Training for a race, especially a long distance race like a marathon or ultra-marathon, takes up a lot of your time. You must devote hours to running, cross training, and recovery. You also need to pay special attention to your diet and sleep so you can stay in the best shape. It’s easy to get overwhelmed with a big goal, especially if it seems far away. You may be tempted to let a few workouts slide or skip some aspects of training completely.
Unfortunately, inconsistent training will set you up for disappointment. You will not run the race you want if you do not train consistently.
Always Hit Your Mileage
Everyone has to miss a run or two during training. Life happens – you get sick, your family get sick, or you go out of town. However, consistently missing your runs will mess with your training and eventually your race. Your body needs to hit a certain mileage every week in order to safely increase mileage the next week. You also need to train your body to run when it is tired, so you can safely build your endurance. This is why it is key to run during the week and make your long run happen every weekend. If you have to skip a workout, skip a mid-week run. Your long run is your priority because it mimics the race the closest.
Do More Than Just Run
If you don’t consistently cross train and strength train, then your body will become weaker. It is easy to think that running is all you need to become a better runner, but staying strong is incredibly important. It will keep you from becoming injured, improve your form, and help you get faster. Make sure you are consistently strengthening your entire body and cross training to work different muscles.

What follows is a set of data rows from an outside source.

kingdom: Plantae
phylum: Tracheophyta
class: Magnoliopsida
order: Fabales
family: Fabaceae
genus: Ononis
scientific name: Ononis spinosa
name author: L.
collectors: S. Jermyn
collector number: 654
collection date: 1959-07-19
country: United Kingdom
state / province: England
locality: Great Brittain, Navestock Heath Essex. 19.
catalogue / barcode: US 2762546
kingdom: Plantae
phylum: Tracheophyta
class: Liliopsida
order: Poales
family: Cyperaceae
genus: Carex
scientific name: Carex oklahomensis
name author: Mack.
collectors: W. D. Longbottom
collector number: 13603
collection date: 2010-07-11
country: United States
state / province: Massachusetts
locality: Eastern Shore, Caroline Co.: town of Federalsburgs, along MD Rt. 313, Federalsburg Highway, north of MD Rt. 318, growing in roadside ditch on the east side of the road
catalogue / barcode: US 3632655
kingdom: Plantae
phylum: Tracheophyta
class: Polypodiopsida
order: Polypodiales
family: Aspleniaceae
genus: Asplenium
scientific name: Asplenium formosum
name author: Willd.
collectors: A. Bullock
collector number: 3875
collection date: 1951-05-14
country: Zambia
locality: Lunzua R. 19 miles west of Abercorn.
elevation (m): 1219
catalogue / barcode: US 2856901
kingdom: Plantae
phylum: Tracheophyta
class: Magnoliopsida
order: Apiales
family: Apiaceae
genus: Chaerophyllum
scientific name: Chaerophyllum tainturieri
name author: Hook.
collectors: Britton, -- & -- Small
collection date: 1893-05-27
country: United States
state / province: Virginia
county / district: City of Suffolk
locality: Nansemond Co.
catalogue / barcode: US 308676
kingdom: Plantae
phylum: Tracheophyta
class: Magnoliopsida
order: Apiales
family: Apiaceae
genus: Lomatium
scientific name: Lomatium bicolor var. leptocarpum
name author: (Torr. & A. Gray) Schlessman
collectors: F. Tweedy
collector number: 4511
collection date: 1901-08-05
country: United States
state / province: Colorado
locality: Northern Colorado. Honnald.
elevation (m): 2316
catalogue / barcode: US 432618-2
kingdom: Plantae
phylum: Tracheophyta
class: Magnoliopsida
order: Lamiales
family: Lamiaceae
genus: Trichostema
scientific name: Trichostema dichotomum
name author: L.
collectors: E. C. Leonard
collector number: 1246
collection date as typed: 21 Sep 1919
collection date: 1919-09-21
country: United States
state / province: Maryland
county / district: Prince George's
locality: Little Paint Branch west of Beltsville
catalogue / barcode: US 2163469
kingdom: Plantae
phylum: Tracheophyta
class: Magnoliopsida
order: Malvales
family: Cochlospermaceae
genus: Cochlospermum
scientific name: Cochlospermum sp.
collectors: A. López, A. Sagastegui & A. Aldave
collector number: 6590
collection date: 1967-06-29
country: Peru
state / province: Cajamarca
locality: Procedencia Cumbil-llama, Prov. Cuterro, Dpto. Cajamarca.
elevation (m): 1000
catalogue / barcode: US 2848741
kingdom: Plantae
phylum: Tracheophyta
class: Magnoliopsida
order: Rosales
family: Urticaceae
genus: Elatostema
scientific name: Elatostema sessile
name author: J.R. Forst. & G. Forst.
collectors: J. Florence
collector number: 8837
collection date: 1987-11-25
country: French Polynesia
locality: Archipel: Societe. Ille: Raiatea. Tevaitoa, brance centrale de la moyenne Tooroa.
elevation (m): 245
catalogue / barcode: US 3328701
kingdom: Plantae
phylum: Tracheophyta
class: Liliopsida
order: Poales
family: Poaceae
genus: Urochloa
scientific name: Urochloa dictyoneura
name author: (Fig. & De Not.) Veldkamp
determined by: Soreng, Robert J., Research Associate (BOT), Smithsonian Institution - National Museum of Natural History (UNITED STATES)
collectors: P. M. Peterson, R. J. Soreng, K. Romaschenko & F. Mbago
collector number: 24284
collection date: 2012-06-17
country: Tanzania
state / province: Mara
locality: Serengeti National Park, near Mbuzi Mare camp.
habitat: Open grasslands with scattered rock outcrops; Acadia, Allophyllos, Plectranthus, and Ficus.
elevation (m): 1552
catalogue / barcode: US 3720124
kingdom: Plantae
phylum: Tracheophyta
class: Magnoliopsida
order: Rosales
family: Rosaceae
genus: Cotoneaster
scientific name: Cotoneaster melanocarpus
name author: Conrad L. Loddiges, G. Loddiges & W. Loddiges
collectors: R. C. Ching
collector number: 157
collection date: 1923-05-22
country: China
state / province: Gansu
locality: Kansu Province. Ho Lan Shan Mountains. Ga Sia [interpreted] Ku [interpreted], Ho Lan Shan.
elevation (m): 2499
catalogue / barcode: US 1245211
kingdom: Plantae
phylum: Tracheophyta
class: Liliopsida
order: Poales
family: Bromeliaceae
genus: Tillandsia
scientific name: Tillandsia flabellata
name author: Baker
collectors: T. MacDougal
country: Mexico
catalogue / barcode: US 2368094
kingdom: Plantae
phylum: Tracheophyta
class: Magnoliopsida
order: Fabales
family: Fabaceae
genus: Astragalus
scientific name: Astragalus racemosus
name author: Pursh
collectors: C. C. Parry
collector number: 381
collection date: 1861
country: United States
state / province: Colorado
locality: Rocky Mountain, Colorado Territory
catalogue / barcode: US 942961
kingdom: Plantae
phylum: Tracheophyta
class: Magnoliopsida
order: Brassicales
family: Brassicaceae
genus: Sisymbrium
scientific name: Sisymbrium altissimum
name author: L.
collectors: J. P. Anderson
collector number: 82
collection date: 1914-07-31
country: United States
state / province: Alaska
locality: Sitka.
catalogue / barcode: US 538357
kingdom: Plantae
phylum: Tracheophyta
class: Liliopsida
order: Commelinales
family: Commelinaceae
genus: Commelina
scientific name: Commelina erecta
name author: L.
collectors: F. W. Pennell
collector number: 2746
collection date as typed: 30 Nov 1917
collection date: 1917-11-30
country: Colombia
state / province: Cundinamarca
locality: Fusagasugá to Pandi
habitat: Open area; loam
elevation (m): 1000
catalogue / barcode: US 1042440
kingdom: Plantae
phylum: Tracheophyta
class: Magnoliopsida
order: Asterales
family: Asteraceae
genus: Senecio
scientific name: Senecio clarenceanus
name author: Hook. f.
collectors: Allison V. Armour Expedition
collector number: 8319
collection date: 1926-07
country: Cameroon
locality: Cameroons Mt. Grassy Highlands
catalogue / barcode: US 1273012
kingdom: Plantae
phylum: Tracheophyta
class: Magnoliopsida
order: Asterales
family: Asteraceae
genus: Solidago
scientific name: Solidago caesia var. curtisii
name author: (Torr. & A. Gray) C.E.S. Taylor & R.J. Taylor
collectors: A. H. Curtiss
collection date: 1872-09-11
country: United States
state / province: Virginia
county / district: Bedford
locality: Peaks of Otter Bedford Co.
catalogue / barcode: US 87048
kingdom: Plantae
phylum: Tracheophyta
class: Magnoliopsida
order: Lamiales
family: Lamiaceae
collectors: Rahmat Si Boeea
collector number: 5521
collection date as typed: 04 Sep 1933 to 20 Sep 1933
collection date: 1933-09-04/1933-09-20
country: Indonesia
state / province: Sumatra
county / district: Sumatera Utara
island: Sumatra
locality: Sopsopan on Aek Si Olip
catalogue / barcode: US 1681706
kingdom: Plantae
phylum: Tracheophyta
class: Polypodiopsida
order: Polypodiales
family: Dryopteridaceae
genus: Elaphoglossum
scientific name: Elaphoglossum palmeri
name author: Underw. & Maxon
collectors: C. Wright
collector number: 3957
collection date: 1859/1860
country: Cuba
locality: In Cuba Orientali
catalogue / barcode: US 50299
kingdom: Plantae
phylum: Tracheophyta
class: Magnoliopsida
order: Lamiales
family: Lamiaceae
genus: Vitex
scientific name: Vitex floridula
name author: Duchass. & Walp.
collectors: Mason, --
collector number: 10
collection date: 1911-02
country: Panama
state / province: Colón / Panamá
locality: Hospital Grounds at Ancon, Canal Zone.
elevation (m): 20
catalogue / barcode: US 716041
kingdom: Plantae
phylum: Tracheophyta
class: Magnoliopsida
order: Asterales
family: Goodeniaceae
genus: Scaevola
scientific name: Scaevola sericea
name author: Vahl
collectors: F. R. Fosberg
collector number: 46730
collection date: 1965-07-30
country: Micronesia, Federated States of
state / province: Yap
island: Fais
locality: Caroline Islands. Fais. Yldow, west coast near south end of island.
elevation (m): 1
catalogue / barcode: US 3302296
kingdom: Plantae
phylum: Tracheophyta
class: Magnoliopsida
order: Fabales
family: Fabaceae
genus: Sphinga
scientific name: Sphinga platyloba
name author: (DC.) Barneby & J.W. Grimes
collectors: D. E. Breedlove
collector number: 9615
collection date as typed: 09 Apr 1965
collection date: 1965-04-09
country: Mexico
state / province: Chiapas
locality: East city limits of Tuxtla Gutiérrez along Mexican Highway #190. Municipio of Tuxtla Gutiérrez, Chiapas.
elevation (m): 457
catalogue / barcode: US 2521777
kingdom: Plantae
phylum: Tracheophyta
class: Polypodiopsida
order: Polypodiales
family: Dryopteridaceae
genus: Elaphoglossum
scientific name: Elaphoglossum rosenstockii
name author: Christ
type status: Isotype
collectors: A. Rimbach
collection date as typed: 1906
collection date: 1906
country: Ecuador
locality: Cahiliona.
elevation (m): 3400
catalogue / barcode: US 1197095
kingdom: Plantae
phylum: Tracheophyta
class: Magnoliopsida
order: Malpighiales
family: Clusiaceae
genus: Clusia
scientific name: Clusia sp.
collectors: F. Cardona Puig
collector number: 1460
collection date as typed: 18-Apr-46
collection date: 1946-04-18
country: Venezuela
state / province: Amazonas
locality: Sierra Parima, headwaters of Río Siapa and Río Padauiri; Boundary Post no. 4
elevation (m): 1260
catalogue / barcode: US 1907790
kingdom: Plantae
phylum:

Always Stretch and Foam Roll
How you recover is as important as how often you train. Make sure you are consistently stretching, foam rolling, and recovering between each workout. If you have a hard workout one day, do not push yourself to the maximum the next day! You will only tire yourself and you may get injured. Keeping your muscles loose will help them get stronger and make running less painful and awkward. It is safe to foam roll every day, so make sure you do it!
Pay Attention to your Sleep and Diet
When training for a big race, make sure you are sleeping as much as possible at night. Your body needs to recover from your day’s work out so it can go again the next day! Your diet also plays a role in this. If you consistently eat junk, then your body isn’t getting the fuel it needs to perform at its best. Stick with healthy foods and save the junk food for occasional treats. Otherwise, you may find yourself throwing up on your next run!
Consistent training is necessary for success on race day. Unfortunately, you can’t prepare for a big race in just a week or two. Your body needs time to adjust to the distance and be healthy enough to race on the big day. Stick with your workouts and make sure you are eating well, sleeping plenty and foam rolling. It will all be worth it once you hit your PR.